Jack was alone, hunched over a laptop, squinting at the screen. Why the fuck he didn't get glasses was beyond me. We all knew he needed them.

"Hey, what's up?" I asked, holding the wood door open. His face dropped when he looked at me, and I got a bad vibe. There was no way I was being traded ... was there? He wouldn't tell me on a road trip. Besides, I was the second highest paid player on the team. But maybe they wanted to cut payroll. Maggie wouldn't want to move, she loved Chicago.

"Ryke, come in and sit down. Close the door."

"Is something wrong?" My stomach clenched as I sank into a folding chair. I'd been good with money, but I was only 25 and I planned on playing and banking a lot more for several years. I'd left college for this job; and while I wasn't sorry, I had a lot riding on it.

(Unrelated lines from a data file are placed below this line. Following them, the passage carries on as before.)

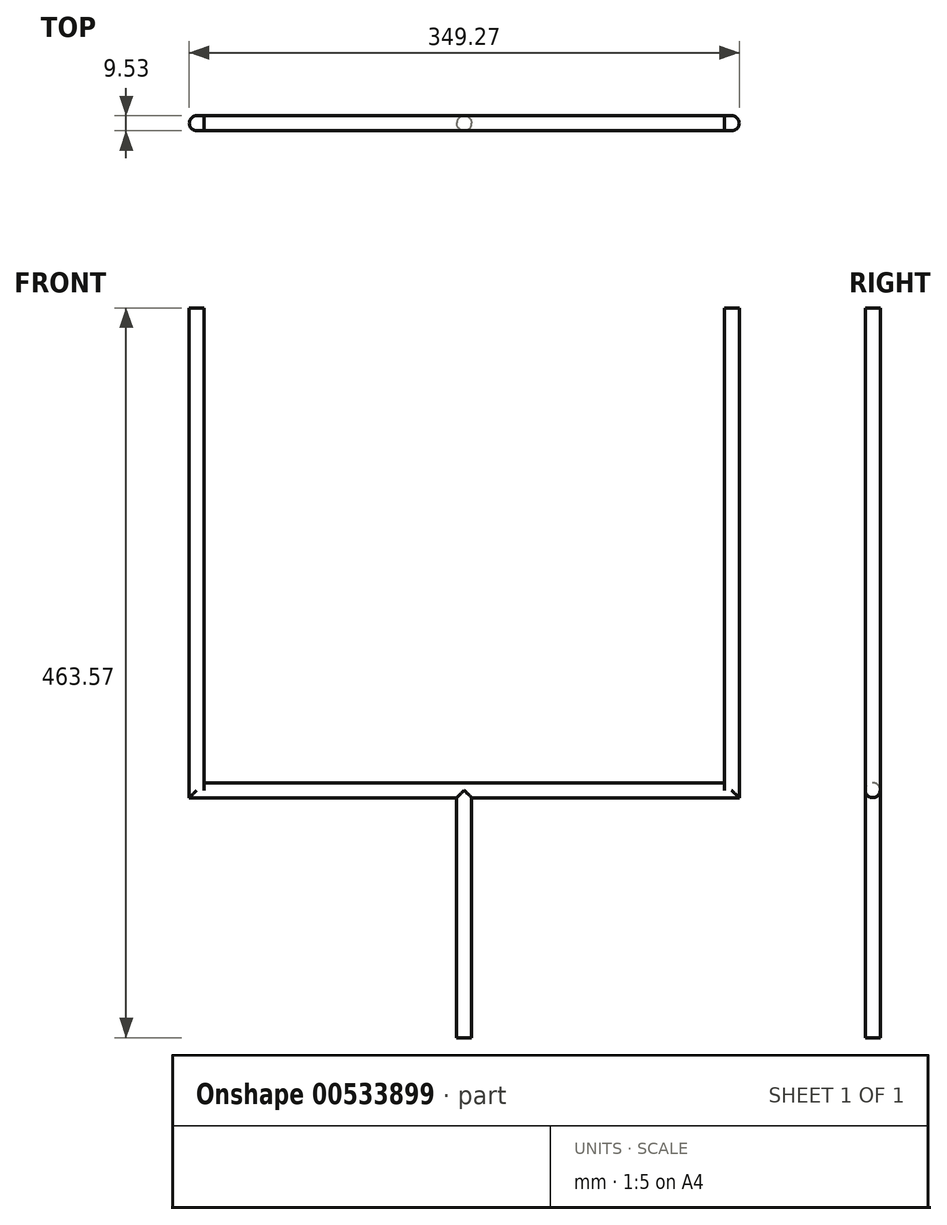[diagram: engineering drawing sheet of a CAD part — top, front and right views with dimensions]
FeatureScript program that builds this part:
annotation { "Feature Type Name" : "Feature", "Feature Type Description" : "" }
export const myFeature = defineFeature(function(context is Context, id is Id, definition is map)
    precondition{}
    {
        {
            var Q0;
            Q0=qCreatedBy(makeId("Front.planeOp"),FACE);
            var sketch = newSketch(context, id + "F0", { "sketchPlane" : qUnion([Q0])});
            skLineSegment(sketch, "E0", {"start": v(-9.35, -58.84) * mm, "end": v(-4.59, -58.84) * mm});
            skLineSegment(sketch, "E1", {"start": v(-9.35, -58.84) * mm, "end": v(-9.35, 93.58) * mm});
            skLineSegment(sketch, "E2", {"start": v(-4.59, 103.1) * mm, "end": v(-169.7, 103.1) * mm});
            skLineSegment(sketch, "E3", {"start": v(-169.7, 103.1) * mm, "end": v(-169.7, 404.73) * mm});
            skLineSegment(sketch, "E4", {"start": v(-169.7, 404.73) * mm, "end": v(-179.22, 404.73) * mm});
            skLineSegment(sketch, "E5", {"start": v(-179.22, 404.73) * mm, "end": v(-179.22, 93.58) * mm});
            skLineSegment(sketch, "E6", {"start": v(-9.35, 93.58) * mm, "end": v(-179.22, 93.58) * mm});
            skLineSegment(sketch, "E7.MirrorCS", {"start": v(-4.59, 103.1) * mm, "end": v(160.53, 103.1) * mm});
            skLineSegment(sketch, "E8.MirrorCS", {"start": v(0.17, 93.58) * mm, "end": v(170.05, 93.58) * mm});
            skLineSegment(sketch, "E9.MirrorCS", {"start": v(0.17, -58.84) * mm, "end": v(0.17, 93.58) * mm});
            skLineSegment(sketch, "E10.MirrorCS", {"start": v(0.17, -58.84) * mm, "end": v(-4.59, -58.84) * mm});
            skLineSegment(sketch, "E11.MirrorCS", {"start": v(170.05, 404.73) * mm, "end": v(170.05, 93.58) * mm});
            skLineSegment(sketch, "E12.MirrorCS", {"start": v(160.53, 103.1) * mm, "end": v(160.53, 404.73) * mm});
            skLineSegment(sketch, "E13.MirrorCS", {"start": v(160.53, 404.73) * mm, "end": v(170.05, 404.73) * mm});
            skPoint(sketch, "E14.end.orphan", {"position": v(-4.59, 93.58) * mm});
            skSolve(sketch);
        }
        {
            var Q0;
            Q0 = qSketchRegion(id + "F0", true);
            extrude(context, id + "F1", {"entities" : qUnion([Q0]), "depth" : 9.52 * mm, "offsetDistance" : 25.4 * mm});
        }
        {
            var Q0;
            Q0=makeQuery(id+"F1.opExtrude","CAP_EDGE",EDGE,{"disambiguationData":[OSD([sQuery(id+"F0.wireOp",EDGE,"E11.MirrorCS")])],"isStart":false});
            var Q1;
            Q1=makeQuery(id+"F1.opExtrude","CAP_EDGE",EDGE,{"disambiguationData":[OSD([sQuery(id+"F0.wireOp",EDGE,"E11.MirrorCS")])],"isStart":true});
            var Q2;
            Q2=makeQuery(id+"F1.opExtrude","CAP_EDGE",EDGE,{"disambiguationData":[OSD([sQuery(id+"F0.wireOp",EDGE,"E2"),sQuery(id+"F0.wireOp",EDGE,"E7.MirrorCS")])],"isStart":true});
            var Q3;
            Q3=makeQuery(id+"F1.opExtrude","CAP_EDGE",EDGE,{"disambiguationData":[OSD([sQuery(id+"F0.wireOp",EDGE,"E2"),sQuery(id+"F0.wireOp",EDGE,"E7.MirrorCS")])],"isStart":false});
            var Q4;
            Q4=makeQuery(id+"F1.opExtrude","CAP_EDGE",EDGE,{"disambiguationData":[OSD([sQuery(id+"F0.wireOp",EDGE,"E6")])],"isStart":false});
            var Q5;
            Q5=makeQuery(id+"F1.opExtrude","CAP_EDGE",EDGE,{"disambiguationData":[OSD([sQuery(id+"F0.wireOp",EDGE,"E6")])],"isStart":true});
            var Q6;
            Q6=makeQuery(id+"F1.opExtrude","CAP_EDGE",EDGE,{"disambiguationData":[OSD([sQuery(id+"F0.wireOp",EDGE,"E8.MirrorCS")])],"isStart":false});
            var Q7;
            Q7=makeQuery(id+"F1.opExtrude","CAP_EDGE",EDGE,{"disambiguationData":[OSD([sQuery(id+"F0.wireOp",EDGE,"E8.MirrorCS")])],"isStart":true});
            var Q8;
            Q8=makeQuery(id+"F1.opExtrude","CAP_EDGE",EDGE,{"disambiguationData":[OSD([sQuery(id+"F0.wireOp",EDGE,"E9.MirrorCS")])],"isStart":false});
            var Q9;
            Q9=makeQuery(id+"F1.opExtrude","CAP_EDGE",EDGE,{"disambiguationData":[OSD([sQuery(id+"F0.wireOp",EDGE,"E1")])],"isStart":false});
            var Q10;
            Q10=makeQuery(id+"F1.opExtrude","CAP_EDGE",EDGE,{"disambiguationData":[OSD([sQuery(id+"F0.wireOp",EDGE,"E1")])],"isStart":true});
            var Q11;
            Q11=makeQuery(id+"F1.opExtrude","CAP_EDGE",EDGE,{"disambiguationData":[OSD([sQuery(id+"F0.wireOp",EDGE,"E9.MirrorCS")])],"isStart":true});
            var Q12;
            Q12=makeQuery(id+"F1.opExtrude","CAP_EDGE",EDGE,{"disambiguationData":[OSD([sQuery(id+"F0.wireOp",EDGE,"E5")])],"isStart":true});
            var Q13;
            Q13=makeQuery(id+"F1.opExtrude","CAP_EDGE",EDGE,{"disambiguationData":[OSD([sQuery(id+"F0.wireOp",EDGE,"E5")])],"isStart":false});
            fillet(context, id + "F2", {"entities" : qUnion([Q0, Q1, Q2, Q3, Q4, Q5, Q6, Q7, Q8, Q9, Q10, Q11, Q12, Q13]), "radius" : 4.76 * mm, "tangentPropagation" : true, "allowEdgeOverflow" : false});
        }
    });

The rolling leather chair behind the empty visiting coaches' desk squealed as Jack got up and walked to the other side of the room. The creases around his eyes grew deeper and he pressed his lips together. I knew that look; he was thinking. He pretended he was reading a poster on the wall as he ran a hand through his short salt and pepper hair.

Jack sighed and sat down on the corner of the beat-up wood desk. "There's no easy way to say this, son. I wish like hell it wasn't true. But the team's corporate office got several calls during the game and I saw when I got back to my phone that I did, too. I'm afraid it's about your wife."

"Maggie?" I could suddenly hear the sound of my heart beating in my ears, and it was loud.

"Yeah. Ryke . . ." He looked at his hands and sighed deeply before meeting my gaze. "There was an accident this evening in Chicago. She was hit by a drunk driver and killed instantly."

I stared at him, dumbfounded. "No, she'd already be home by now. She wouldn't have been out at this hour."

"It happened several hours ago. The hospital tried to reach you, but with the game ..."

Tears burned my eyes and blurred the dilapidated desk. My lips dried as my mouth hung open limply. I wanted to speak, but nothing would come out.

"Listen, we've arranged a flight home for you tonight," Jack said. "Calvin's gonna go with you."

Why would I need the assistant coach to go with me? I could fly home alone.

"That's okay," I said, rising from the chair. An image of Maggie's smiling face filled my head, her glossy black hair blowing in the breeze as we walked on Michigan Avenue. Maggie. My best friend. My biggest supporter. My wife. Dead. Her hair would never blow in the breeze again.

I tried to stand up, but a wave of nausea hit me like a fist to the gut. I sank back into the chair and felt Jack's hand squeezing my shoulder.

I was a 25-year-old widower. Suddenly I wished more than anything that Jack had called me in here to say I was being traded instead.